Temperature-Driven Topological Transformations in Prestressed Cellular Metamaterials

Stimuli-responsive materials are able to alter their physicochemical properties, e.g., shape, color, or stiffness, upon exposure to an external trigger, e.g., heat, light, or humidity, exhibiting environmental adaptability. Their capacity to undergo shape reconfiguration, pattern transformation, and property modulation enables multifunctionality. In this work, two strategies are harnessed, i.e., prestressed assembly and temperature-dependent stiffness reversal, to introduce a class of temperature-responsive metamaterials capable of undergoing topological transformations, endowing them with smart functionality.
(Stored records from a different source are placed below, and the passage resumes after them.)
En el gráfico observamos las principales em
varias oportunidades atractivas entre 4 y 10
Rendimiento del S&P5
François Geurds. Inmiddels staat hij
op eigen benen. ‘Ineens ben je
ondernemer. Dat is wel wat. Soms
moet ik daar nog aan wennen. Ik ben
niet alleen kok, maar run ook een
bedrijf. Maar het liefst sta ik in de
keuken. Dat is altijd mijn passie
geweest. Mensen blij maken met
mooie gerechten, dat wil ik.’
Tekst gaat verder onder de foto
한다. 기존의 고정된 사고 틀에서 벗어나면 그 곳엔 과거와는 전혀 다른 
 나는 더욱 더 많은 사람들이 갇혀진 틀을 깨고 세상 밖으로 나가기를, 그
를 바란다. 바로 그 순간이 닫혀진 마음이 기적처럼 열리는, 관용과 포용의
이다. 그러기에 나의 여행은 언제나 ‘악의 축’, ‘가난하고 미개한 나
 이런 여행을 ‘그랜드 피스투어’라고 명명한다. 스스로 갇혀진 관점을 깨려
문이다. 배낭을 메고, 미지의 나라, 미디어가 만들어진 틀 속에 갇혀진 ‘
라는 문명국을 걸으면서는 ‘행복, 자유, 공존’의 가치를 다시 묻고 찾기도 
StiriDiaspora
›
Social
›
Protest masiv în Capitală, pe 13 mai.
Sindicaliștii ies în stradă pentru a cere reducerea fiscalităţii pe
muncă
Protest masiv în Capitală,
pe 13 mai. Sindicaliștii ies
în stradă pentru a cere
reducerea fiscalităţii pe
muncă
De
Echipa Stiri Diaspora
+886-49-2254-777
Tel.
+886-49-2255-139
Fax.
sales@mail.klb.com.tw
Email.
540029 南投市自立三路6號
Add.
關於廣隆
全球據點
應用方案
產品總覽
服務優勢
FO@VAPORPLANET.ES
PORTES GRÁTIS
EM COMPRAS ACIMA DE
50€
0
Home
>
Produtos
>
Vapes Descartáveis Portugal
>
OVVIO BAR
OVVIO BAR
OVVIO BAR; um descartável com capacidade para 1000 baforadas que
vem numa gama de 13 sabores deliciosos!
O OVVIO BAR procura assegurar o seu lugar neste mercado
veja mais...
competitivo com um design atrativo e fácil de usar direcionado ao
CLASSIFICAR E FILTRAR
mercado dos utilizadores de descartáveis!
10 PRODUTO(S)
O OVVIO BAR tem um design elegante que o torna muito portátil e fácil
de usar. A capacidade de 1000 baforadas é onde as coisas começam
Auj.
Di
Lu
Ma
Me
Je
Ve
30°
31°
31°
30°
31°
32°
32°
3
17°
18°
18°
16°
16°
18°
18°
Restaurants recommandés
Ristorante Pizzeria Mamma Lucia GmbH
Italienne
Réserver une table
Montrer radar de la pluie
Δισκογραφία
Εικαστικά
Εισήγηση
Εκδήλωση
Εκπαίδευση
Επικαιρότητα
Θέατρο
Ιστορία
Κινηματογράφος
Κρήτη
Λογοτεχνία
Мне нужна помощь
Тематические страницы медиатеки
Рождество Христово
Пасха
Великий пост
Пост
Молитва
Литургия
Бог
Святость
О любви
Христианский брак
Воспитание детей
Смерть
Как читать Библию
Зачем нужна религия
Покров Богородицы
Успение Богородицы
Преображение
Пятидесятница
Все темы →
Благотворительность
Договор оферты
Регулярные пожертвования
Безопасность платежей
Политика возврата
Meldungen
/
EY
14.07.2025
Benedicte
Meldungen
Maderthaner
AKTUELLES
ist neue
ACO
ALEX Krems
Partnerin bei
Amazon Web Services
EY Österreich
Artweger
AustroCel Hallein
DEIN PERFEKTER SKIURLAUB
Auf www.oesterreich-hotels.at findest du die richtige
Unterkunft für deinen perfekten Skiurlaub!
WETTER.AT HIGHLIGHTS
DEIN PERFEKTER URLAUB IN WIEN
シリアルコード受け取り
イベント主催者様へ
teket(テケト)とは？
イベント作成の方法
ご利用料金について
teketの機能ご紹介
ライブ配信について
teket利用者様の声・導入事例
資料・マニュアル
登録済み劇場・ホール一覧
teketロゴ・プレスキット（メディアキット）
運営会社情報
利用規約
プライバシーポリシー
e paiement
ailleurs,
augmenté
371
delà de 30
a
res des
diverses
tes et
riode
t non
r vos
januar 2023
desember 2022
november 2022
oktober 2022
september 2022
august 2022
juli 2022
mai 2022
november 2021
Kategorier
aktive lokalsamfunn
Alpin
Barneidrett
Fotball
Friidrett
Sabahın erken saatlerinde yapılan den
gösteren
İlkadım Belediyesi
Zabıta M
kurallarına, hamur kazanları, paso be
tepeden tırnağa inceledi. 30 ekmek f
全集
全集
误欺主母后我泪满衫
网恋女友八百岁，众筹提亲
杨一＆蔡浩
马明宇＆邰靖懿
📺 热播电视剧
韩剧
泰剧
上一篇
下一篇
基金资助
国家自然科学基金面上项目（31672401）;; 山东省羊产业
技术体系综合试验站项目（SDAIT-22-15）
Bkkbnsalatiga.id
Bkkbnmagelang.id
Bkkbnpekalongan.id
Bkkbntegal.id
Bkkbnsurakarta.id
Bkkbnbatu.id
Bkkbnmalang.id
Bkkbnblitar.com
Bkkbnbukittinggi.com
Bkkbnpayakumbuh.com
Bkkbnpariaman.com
Through a combination of mechanics theory, numerical simulations, and thermomechanical experiments, the physical mechanisms underlying the temperature-triggered topological transformations leading to pattern switches are first elucidated, and then the insights are leveraged to demonstrate tunable bandgaps and robotic capturers. These findings reveal the attainment of giant negative and positive values of coefficient of thermal expansion, accompanied by isotropic expansion and shrinkage under thermal actuation within a fairly rapid timeframe, below 6 s. The strategy here presented is versatile as it relies on a pair of off-the-shelf 3D printable materials, can be up- and down-scaled, and can also be realized through other physical stimuli, e.g., light and moisture, paving the way for use in multifunctional applications, including stimulus-triggered morphing devices, autonomous sensors and actuators, and reconfigurable soft robots.